== Dataset

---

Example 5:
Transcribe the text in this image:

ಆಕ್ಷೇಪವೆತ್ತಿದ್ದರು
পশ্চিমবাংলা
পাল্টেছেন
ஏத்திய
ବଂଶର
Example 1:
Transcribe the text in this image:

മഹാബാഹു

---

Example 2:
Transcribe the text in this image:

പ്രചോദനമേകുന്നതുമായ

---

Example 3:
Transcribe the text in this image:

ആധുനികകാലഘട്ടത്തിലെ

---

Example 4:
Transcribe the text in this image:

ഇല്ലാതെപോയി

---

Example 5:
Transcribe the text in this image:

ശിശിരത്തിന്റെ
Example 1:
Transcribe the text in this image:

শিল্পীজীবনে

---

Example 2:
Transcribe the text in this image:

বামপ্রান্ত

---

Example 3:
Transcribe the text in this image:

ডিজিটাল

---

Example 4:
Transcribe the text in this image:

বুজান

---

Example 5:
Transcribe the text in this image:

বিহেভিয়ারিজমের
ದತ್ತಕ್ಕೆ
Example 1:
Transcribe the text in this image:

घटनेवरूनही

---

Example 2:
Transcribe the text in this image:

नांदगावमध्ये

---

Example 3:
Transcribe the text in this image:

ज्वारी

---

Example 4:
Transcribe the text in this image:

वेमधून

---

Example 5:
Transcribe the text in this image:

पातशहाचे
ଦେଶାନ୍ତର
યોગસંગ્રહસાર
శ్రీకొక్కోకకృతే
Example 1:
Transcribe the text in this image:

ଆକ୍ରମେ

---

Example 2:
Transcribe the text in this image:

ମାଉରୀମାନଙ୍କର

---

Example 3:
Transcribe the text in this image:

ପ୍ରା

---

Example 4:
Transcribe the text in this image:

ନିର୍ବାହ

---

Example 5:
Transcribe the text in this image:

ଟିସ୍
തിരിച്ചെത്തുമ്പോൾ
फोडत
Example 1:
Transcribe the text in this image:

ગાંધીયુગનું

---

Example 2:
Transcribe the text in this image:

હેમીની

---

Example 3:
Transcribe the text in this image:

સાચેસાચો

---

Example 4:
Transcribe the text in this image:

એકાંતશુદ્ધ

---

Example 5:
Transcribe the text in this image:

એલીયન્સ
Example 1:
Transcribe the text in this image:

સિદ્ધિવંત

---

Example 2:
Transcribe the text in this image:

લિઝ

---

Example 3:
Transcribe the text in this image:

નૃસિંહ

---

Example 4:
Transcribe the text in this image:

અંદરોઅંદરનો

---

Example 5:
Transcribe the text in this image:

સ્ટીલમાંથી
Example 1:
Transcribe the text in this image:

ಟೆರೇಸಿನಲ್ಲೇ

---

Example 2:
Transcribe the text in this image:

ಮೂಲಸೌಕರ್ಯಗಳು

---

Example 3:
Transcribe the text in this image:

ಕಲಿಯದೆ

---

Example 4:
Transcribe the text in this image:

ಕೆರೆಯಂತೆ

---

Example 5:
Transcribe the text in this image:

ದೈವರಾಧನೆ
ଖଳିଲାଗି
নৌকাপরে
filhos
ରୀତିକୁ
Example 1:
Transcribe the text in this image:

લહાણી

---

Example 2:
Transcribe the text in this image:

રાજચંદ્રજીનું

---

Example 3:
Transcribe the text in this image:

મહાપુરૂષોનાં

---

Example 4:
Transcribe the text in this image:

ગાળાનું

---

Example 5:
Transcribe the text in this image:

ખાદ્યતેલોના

====

Having read the records above, print them out again exactly.

---

Example 5:
Transcribe the text in this image:

ಆಕ್ಷೇಪವೆತ್ತಿದ್ದರು
পশ্চিমবাংলা
পাল্টেছেন
ஏத்திய
ବଂଶର
Example 1:
Transcribe the text in this image:

മഹാബാഹു

---

Example 2:
Transcribe the text in this image:

പ്രചോദനമേകുന്നതുമായ

---

Example 3:
Transcribe the text in this image:

ആധുനികകാലഘട്ടത്തിലെ

---

Example 4:
Transcribe the text in this image:

ഇല്ലാതെപോയി

---

Example 5:
Transcribe the text in this image:

ശിശിരത്തിന്റെ
Example 1:
Transcribe the text in this image:

শিল্পীজীবনে

---

Example 2:
Transcribe the text in this image:

বামপ্রান্ত

---

Example 3:
Transcribe the text in this image:

ডিজিটাল

---

Example 4:
Transcribe the text in this image:

বুজান

---

Example 5:
Transcribe the text in this image:

বিহেভিয়ারিজমের
ದತ್ತಕ್ಕೆ
Example 1:
Transcribe the text in this image:

घटनेवरूनही

---

Example 2:
Transcribe the text in this image:

नांदगावमध्ये

---

Example 3:
Transcribe the text in this image:

ज्वारी

---

Example 4:
Transcribe the text in this image:

वेमधून

---

Example 5:
Transcribe the text in this image:

पातशहाचे
ଦେଶାନ୍ତର
યોગસંગ્રહસાર
శ్రీకొక్కోకకృతే
Example 1:
Transcribe the text in this image:

ଆକ୍ରମେ

---

Example 2:
Transcribe the text in this image:

ମାଉରୀମାନଙ୍କର

---

Example 3:
Transcribe the text in this image:

ପ୍ରା

---

Example 4:
Transcribe the text in this image:

ନିର୍ବାହ

---

Example 5:
Transcribe the text in this image:

ଟିସ୍
തിരിച്ചെത്തുമ്പോൾ
फोडत
Example 1:
Transcribe the text in this image:

ગાંધીયુગનું

---

Example 2:
Transcribe the text in this image:

હેમીની

---

Example 3:
Transcribe the text in this image:

સાચેસાચો

---

Example 4:
Transcribe the text in this image:

એકાંતશુદ્ધ

---

Example 5:
Transcribe the text in this image:

એલીયન્સ
Example 1:
Transcribe the text in this image:

સિદ્ધિવંત

---

Example 2:
Transcribe the text in this image:

લિઝ

---

Example 3:
Transcribe the text in this image:

નૃસિંહ

---

Example 4:
Transcribe the text in this image:

અંદરોઅંદરનો

---

Example 5:
Transcribe the text in this image:

સ્ટીલમાંથી
Example 1:
Transcribe the text in this image:

ಟೆರೇಸಿನಲ್ಲೇ

---

Example 2:
Transcribe the text in this image:

ಮೂಲಸೌಕರ್ಯಗಳು

---

Example 3:
Transcribe the text in this image:

ಕಲಿಯದೆ

---

Example 4:
Transcribe the text in this image:

ಕೆರೆಯಂತೆ

---

Example 5:
Transcribe the text in this image:

ದೈವರಾಧನೆ
ଖଳିଲାଗି
নৌকাপরে
filhos
ରୀତିକୁ
Example 1:
Transcribe the text in this image:

લહાણી

---

Example 2:
Transcribe the text in this image:

રાજચંદ્રજીનું

---

Example 3:
Transcribe the text in this image:

મહાપુરૂષોનાં

---

Example 4:
Transcribe the text in this image:

ગાળાનું

---

Example 5:
Transcribe the text in this image:

ખાદ્યતેલોના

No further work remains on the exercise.